The research team has discovered the reasons for the discrepancies. “The obsidian hydration dating theory was that you could cut thin sections of the tools and measure the width of the hydration rim accurately with an optical microscope,” says Anovitz. “We suspected there were problems both with the method of measuring rim width, which assumes that the interface between the rim and unhydrated core is sharply defined, and with the simple diffusion equations that were used to model how the rim grows with time. Diffusion alters the glass, making things complicated.
“With an optical microscope”, Anovitz continues, “you see a little white line, which was assumed to be the boundary between hydration and nonhydration. We found that the white line was a Becke line, typical of a boundary between two different materials. Becke lines appear to move as function of microscope focus, and this leads to large errors.”
Riciputi, Anovitz, Elam and Cole, backed by DOE Basic Energy Sciences and National Science Foundation funding, applied SIMS to the problem. “Our big advantage is in instrumentation,” says Riciputi. “With SIMS, you slowly sputter into the obsidian sample with an ion beam and measure how the composition changes as a function of depth. It offers a precise way of measuring the distribution of the hydrogen and the depth of penetration.”

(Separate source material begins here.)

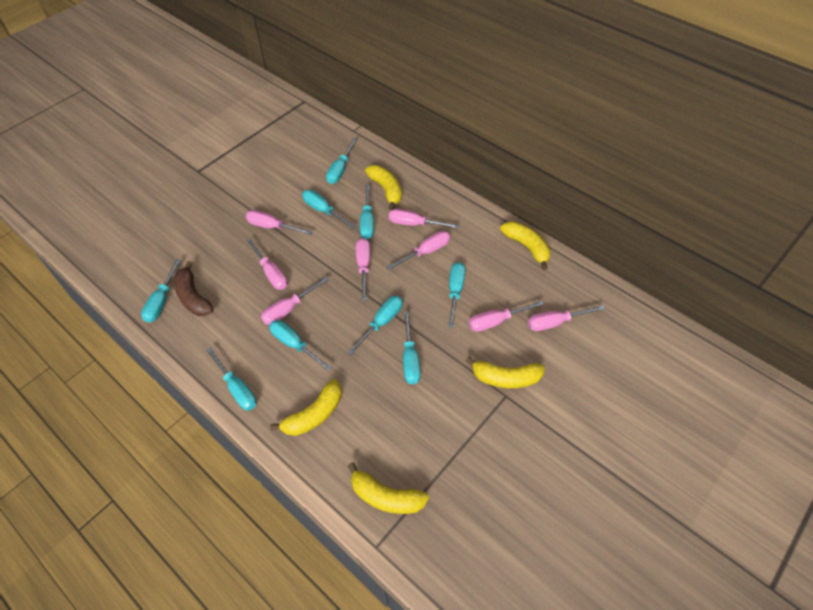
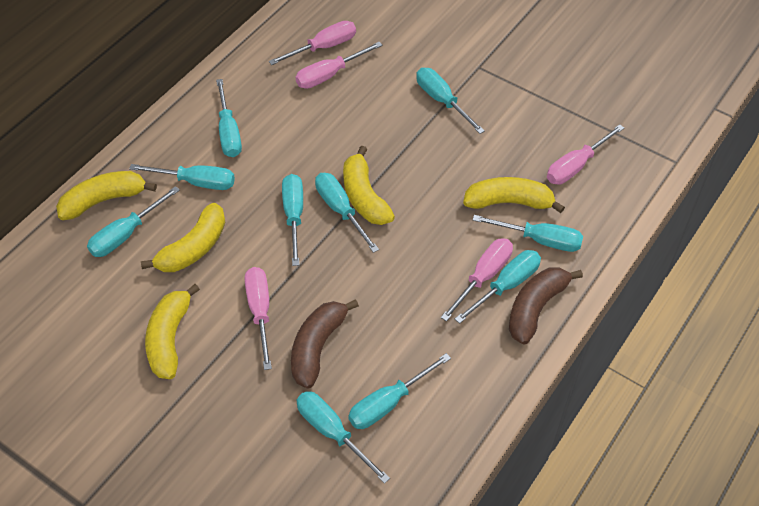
brown banana: 1 -> 2
pink screwdriver: 8 -> 5
turquoise screwdriver: 9 -> 10

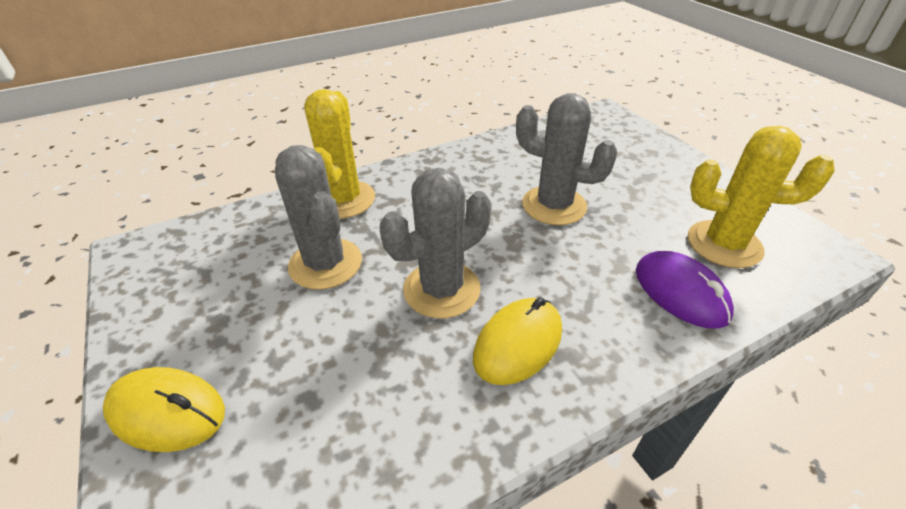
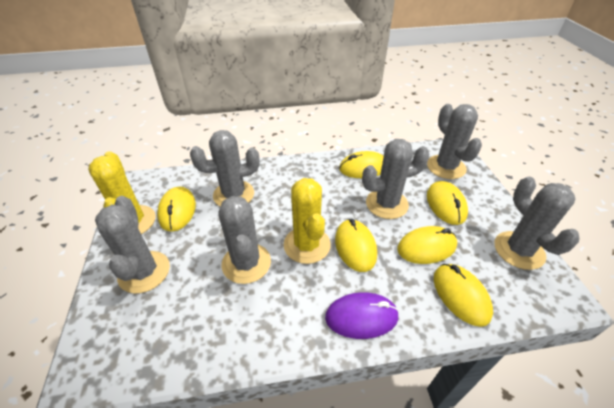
grey cactus: 3 -> 6
yellow mouse: 2 -> 6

Taking the new technique into the field, however, presents a number of problems. Environmental variables such as temperature and humidity affect the rate of water absorption into the glass, and controls present in laboratory experiments aren’t available at most archaeological sites. Not knowing local climatic and environmental conditions, and how they changed over hundreds or thousands of years, was one of the major limiting problems of the traditional hydration dating method.
The ORNL-UT team’s approach to the problem is to make two types of measurements: one on samples hydrated under precisely controlled experimental conditions and the other on obsidian artifacts found near and probably associated with materials, typically charcoal, that provide carbon-14 dates.
Collaborating with the Mexican National Institute of Anthropology and History, the group collected obsidian artifacts from a number of sites and research facilities. They focused on artifacts made from pachuca, a distinctive green obsidian that was mined from an extinct volcano called Sierra de las Navajas (“Mountain of the Knives”). Pachuca was highly prized and widely traded and, therefore, is abundant in much of Mexico and Central America.
The ORNL group has initially found that ODDSIMS estimates line up well with obsidian artifacts that have been dated with some confidence. “Preliminary findings have been very predictable and regular on samples from the Mexican Basin that have good C-14 dates; extremely good agreement with SIMS,” says Riciputi. “It means back to square one on a lot of dating interpretations.”
UT’s Elam adds, “Some established chronological systems may go out the window if the ODDSIMS method continues to provide consistent and reproducible results.”
Riciputi believes interest in their research will go beyond archaeologists who want to know whether their artifacts are 5,000 or 8,000 years old. “We’re learning that the mechanisms of hydration are very different than previously thought. Hydrogen appears to be moving into the glass without oxygen uptake, which is a surprise. We’re getting a better insight into how glass hydrates, and that’s potentially very important to materials science and geology as well as archaeology. “DOE is interested in the effects of hydration on glasses used for encasing waste. These glasses have compositions that are relatively similar to those of obsidian, and we can look at the processes by which industrial glasses deteriorate as well.”
An obsidian spearpoint
That’s a long technical leap from the prehistoric American hunched over a block of obsidian, flaking off spear points some 500 to 10,000 years ago. With more progress on the ODDSIMS dating technique, we may finally know exactly how long ago these ancient civilizations and cultures flourished.—B.C.